Wharton's Jelly MSC for Knee Osteoarthritis — Polish Multi-Centre Phase I/II
Single ultrasound-guided intra-articular injection of 10 million WJ-MSCs targeting knee, hip, and shoulder OA.
| Trial ID | NCT03866330 ↗ |
|---|---|
| Sponsor | Medical University of Warsaw · Poland |
| Cell Source | 와튼젤리 중간엽줄기세포 (WJ-MSC) · allogeneic |
| Indication | 무릎 골관절염 · Knee Osteoarthritis |
| Phase | PHASE 1 2 |
| Status | ACTIVE |
| Delivery Route | intra-articular injection |
| Enrollment | 30 |
| Publication | — |
Trial Design
A non-randomised parallel-group trial led by the Medical University of Warsaw. Patients with osteoarthritis of the knee, hip, or shoulder joint receive a single ultrasound-guided intra-articular injection of at least 10 million Wharton’s jelly-derived MSCs per administration.
Design Notes
Unlike most OA trials that focus on a single joint — typically the knee — this study addresses three joint types (knee, hip, and shoulder) within a single protocol. Because each joint differs in load-bearing pattern and cartilage thickness, the dataset will provide a comparative view of how the same cell source and dose perform across anatomically distinct target sites.
The trial also explicitly designates integrated recovery-process analysis — encompassing inflammatory markers, microRNA profiling, and clinical outcome measures — as a secondary endpoint, representing a deliberate effort to track the mechanism of action of WJ-MSCs in a clinical setting.
Clinical Significance
The key advantages of WJ-MSCs in OA treatment are:
- Low immunogenicity due to fetal origin — low risk of rejection even in allogeneic use
- Superior proliferative capacity and differentiation potential compared to adult MSCs — favourable for large-scale manufacturing
- Minimal ethical burden — utilises umbilical cord tissue that would otherwise be discarded after delivery
A 2025 systematic review (JFB, Cassano et al.) analysing six WJ-MSC intra-articular injection trials (97 patients; 134 joints) found no serious adverse events and reported significant improvements in functional outcome measures including VAS, WOMAC, KOOS, and IKDC scores. Radiological outcomes (cartilage regeneration), however, were mixed, warranting further investigation.

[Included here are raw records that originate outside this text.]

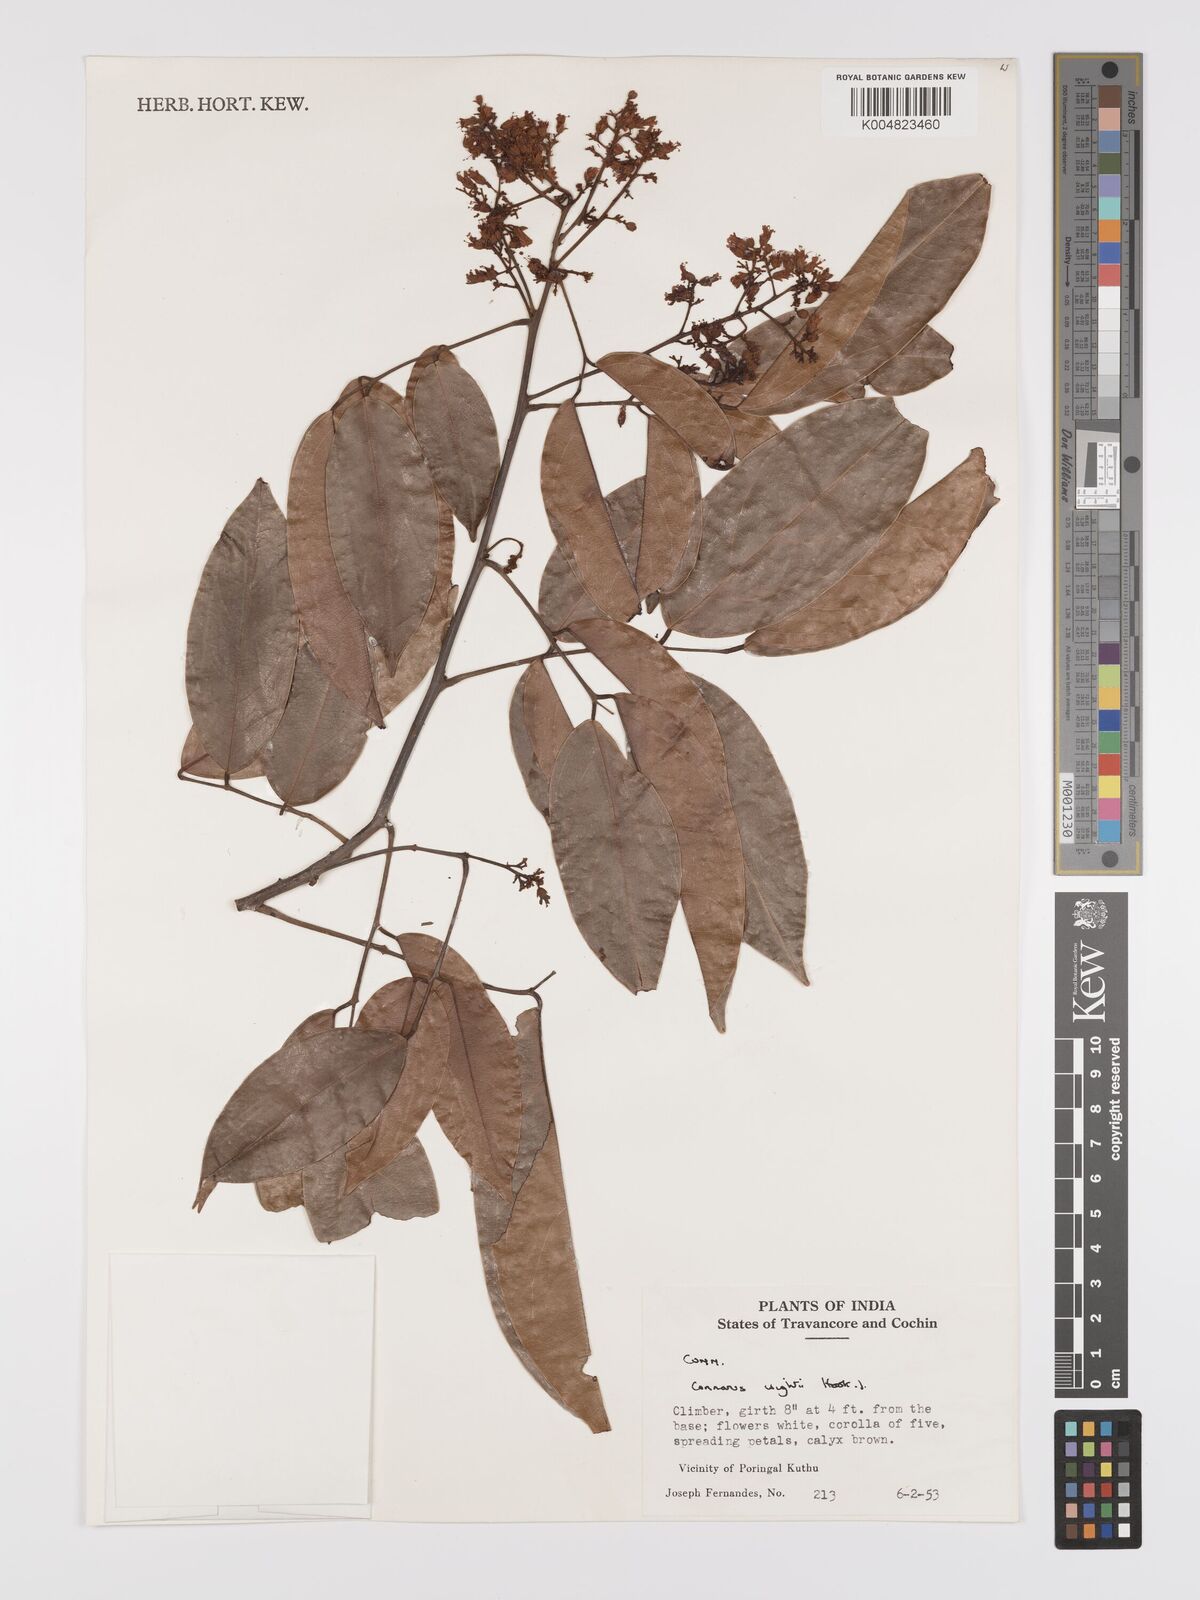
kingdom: Plantae
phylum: Tracheophyta
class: Magnoliopsida
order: Oxalidales
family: Connaraceae
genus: Connarus
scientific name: Connarus wightii
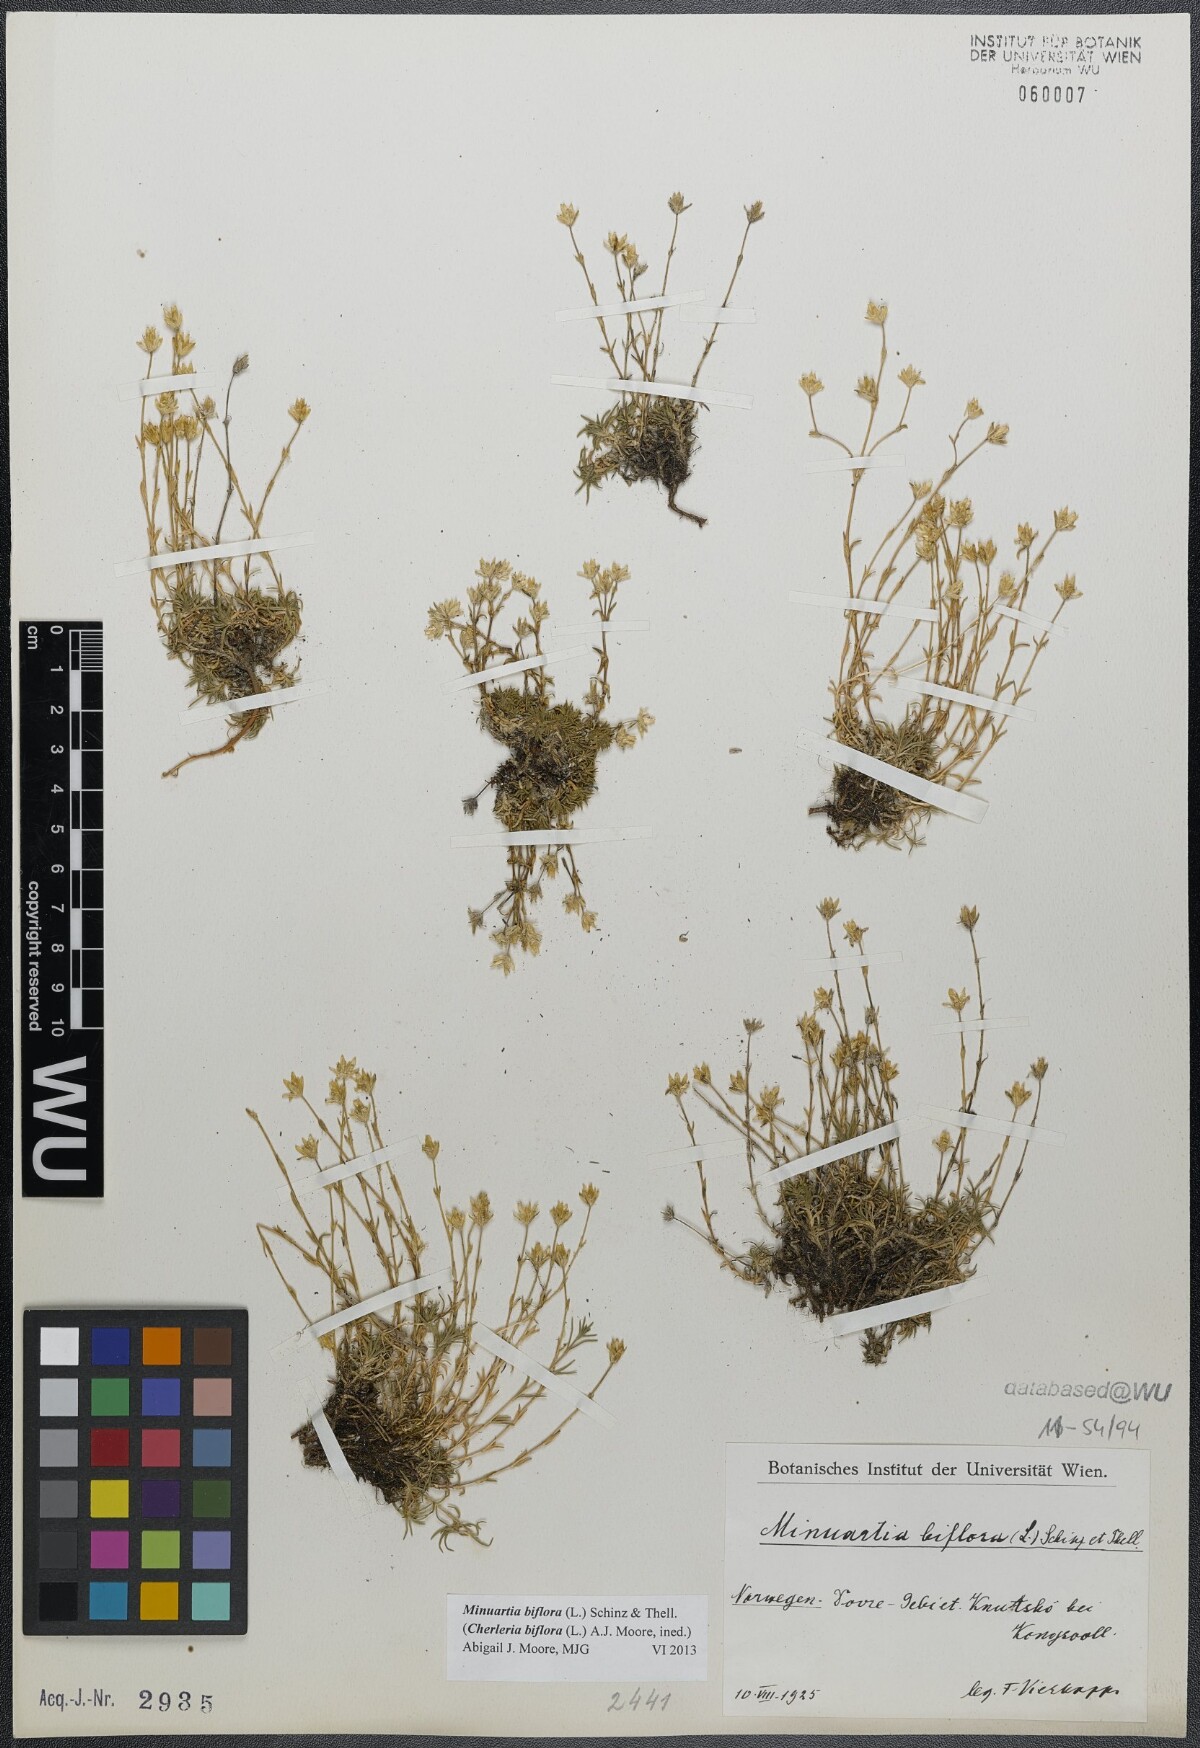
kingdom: Plantae
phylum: Tracheophyta
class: Magnoliopsida
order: Caryophyllales
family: Caryophyllaceae
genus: Cherleria
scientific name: Cherleria biflora
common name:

Korean Adoption Perspective
In South Korea, autologous adipose-tissue MSC therapy for knee OA (e.g., Cartistem) is already commercially available; however, allogeneic WJ-MSCs remain in the clinical-stage. The primary advantage of allogeneic cells is off-the-shelf availability: the patient-specific harvesting and expansion steps are eliminated, reducing both cost and turnaround time. This cost structure may also facilitate more favourable health insurance reimbursement negotiations upon approval.